第48章 おめでとうという大義名分のもと謝罪します 漣ジュン
「夏目くんヤッホー」
「ナチュラルに地下室くるのやめてくれなイ?」
という言葉にも私はへこまない。へこんでる暇がない。
「まあいいヤ。誕生日おめでとウ、はいこれプレゼント。」
「わーいありがとう!!!でねでね、相談があるんだけどー。」
「彼氏からお誕生日おめでとうって言われてないんでショ?」
「え、何でわかったし」
「そんな世界の終わりのような顔してたらわかるヨ」
「……ふふふ、ドラゲ⚫イってか。」
「スノーマジックファン⚫ジーが良いんだけド」
その言葉を聞いてまさか、と思ったがプレゼントはドラ⚫ナイでもスノーマジッ⚫ファンジーでもなく可愛いウサギのストラップだった。

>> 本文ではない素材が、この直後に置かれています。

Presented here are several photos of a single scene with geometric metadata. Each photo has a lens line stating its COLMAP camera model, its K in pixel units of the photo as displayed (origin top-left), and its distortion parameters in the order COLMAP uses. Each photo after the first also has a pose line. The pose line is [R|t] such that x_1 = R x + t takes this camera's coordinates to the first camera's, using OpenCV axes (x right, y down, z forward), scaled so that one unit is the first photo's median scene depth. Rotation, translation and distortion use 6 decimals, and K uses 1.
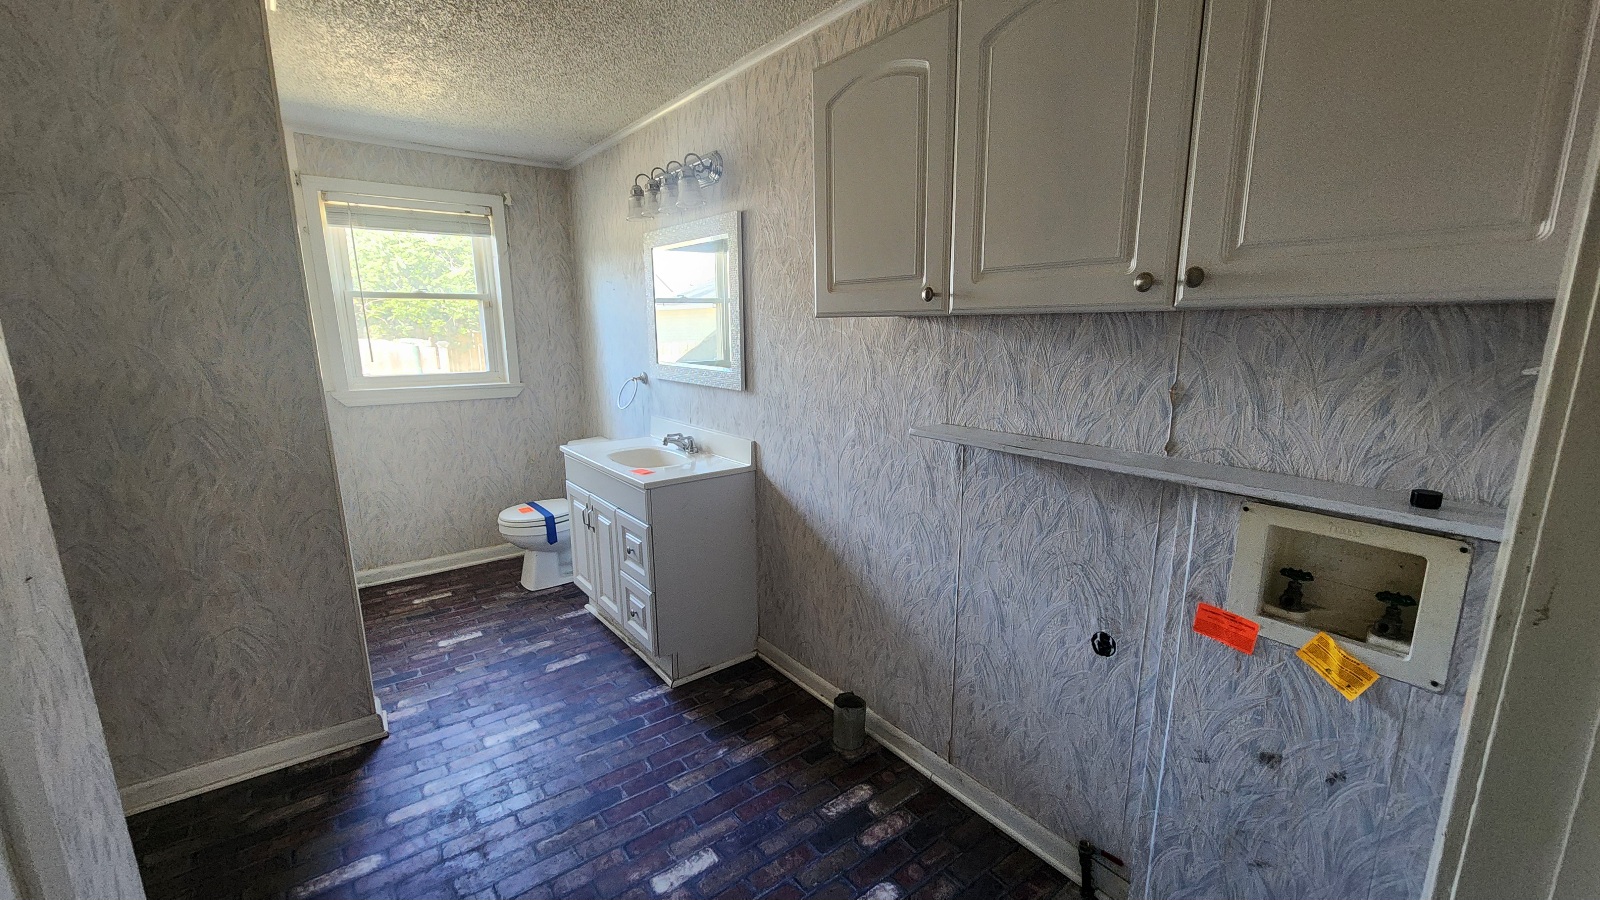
lens RADIAL K [[651.2, 0, 798.1], [0, 651.2, 456.1], [0, 0, 1]] dist [0.004387, -0.002610]
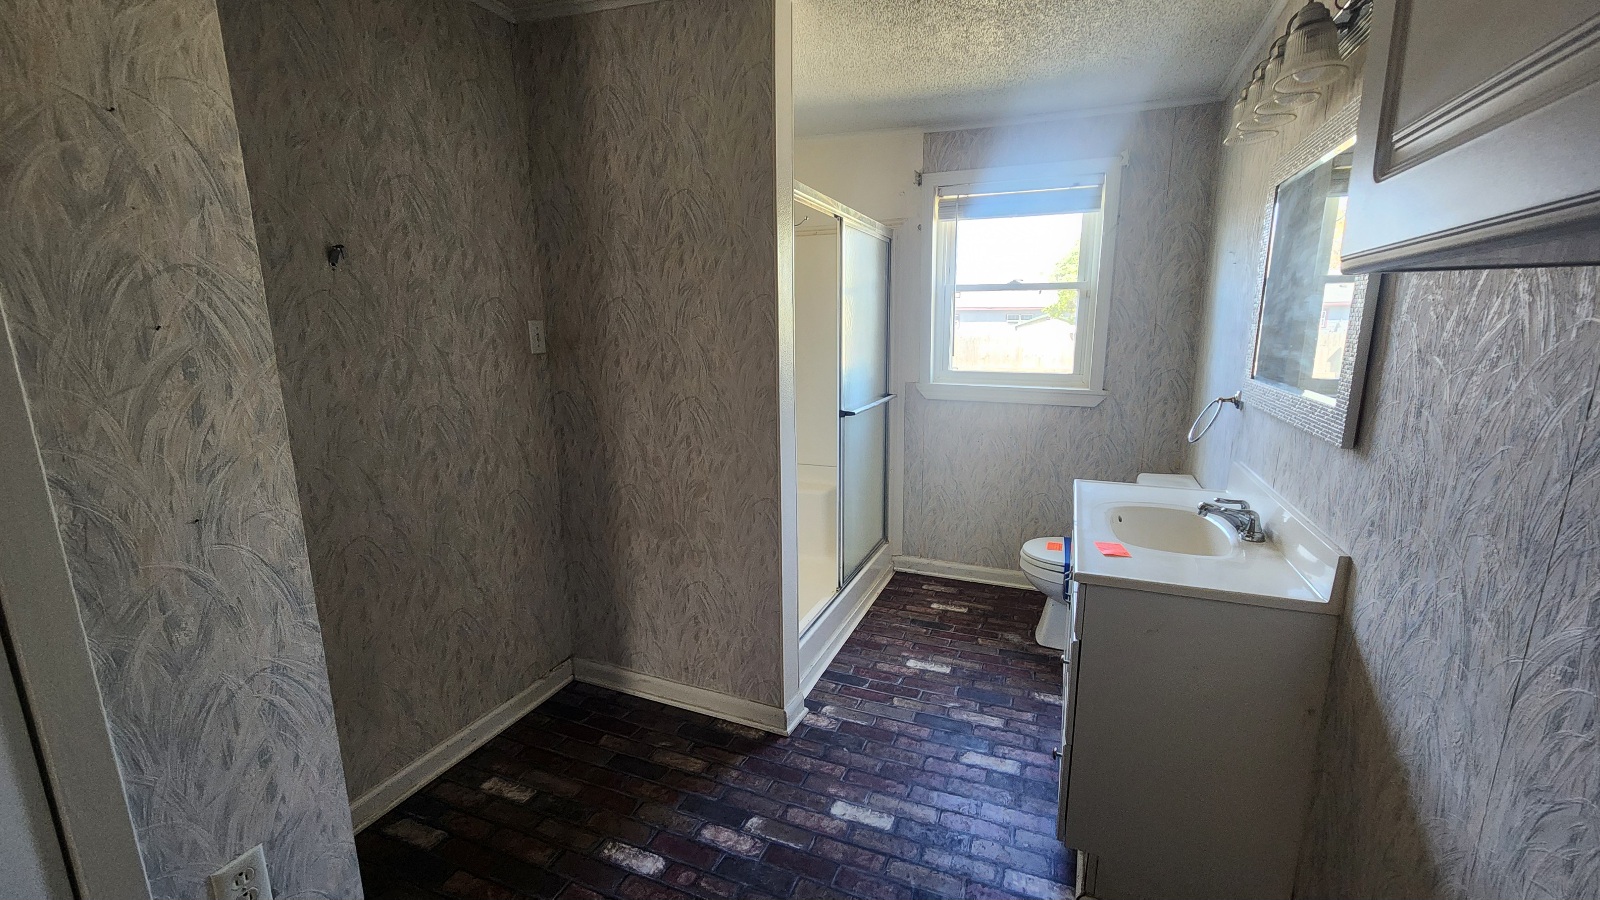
lens RADIAL K [[651.2, 0, 806.6], [0, 651.2, 457.4], [0, 0, 1]] dist [0.004387, -0.002610]
pose [[0.515186, 0.175185, -0.838984, 0.095009], [-0.171027, 0.980214, 0.099654, -0.060399], [0.839841, 0.092148, 0.534954, 0.333486]]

まん丸でモフモフしててまるでマシュマロのような手触り。
「カワイー!センス良すぎボンバー!!」
「心行くまでモフモフしてネ」
「するする!モフモフするー!!」
それで有頂天になったが、彼氏のことを思い出して萎えた。一気に萎えた。
「嫌われてんのかなあもう………屋上から飛び降りる以外道はない…」
「あめちゃン、お願いだからそれだけはやめてくれル?」
「夏目くん……!!」
「ボクのプレゼントがお金の無駄になル」
「わーーん!!もういいよモフモフするだけして飛び降りてやるぅぅぅぅ!!!」
バビュン!!と光のはやさで地下室から出ていく。上で鉢合わせたのか、青葉の「うえええ」とかいう情けない悲鳴が聞こえてきた。
「……………………祝ってくれないっていうか多分、今準備中なんじゃないかナ」
夏目はそう呟いた後、ニヤリと笑った。
「別れてくれないかナ~」
密かな思いを口にして、彼は不適に笑い続けた。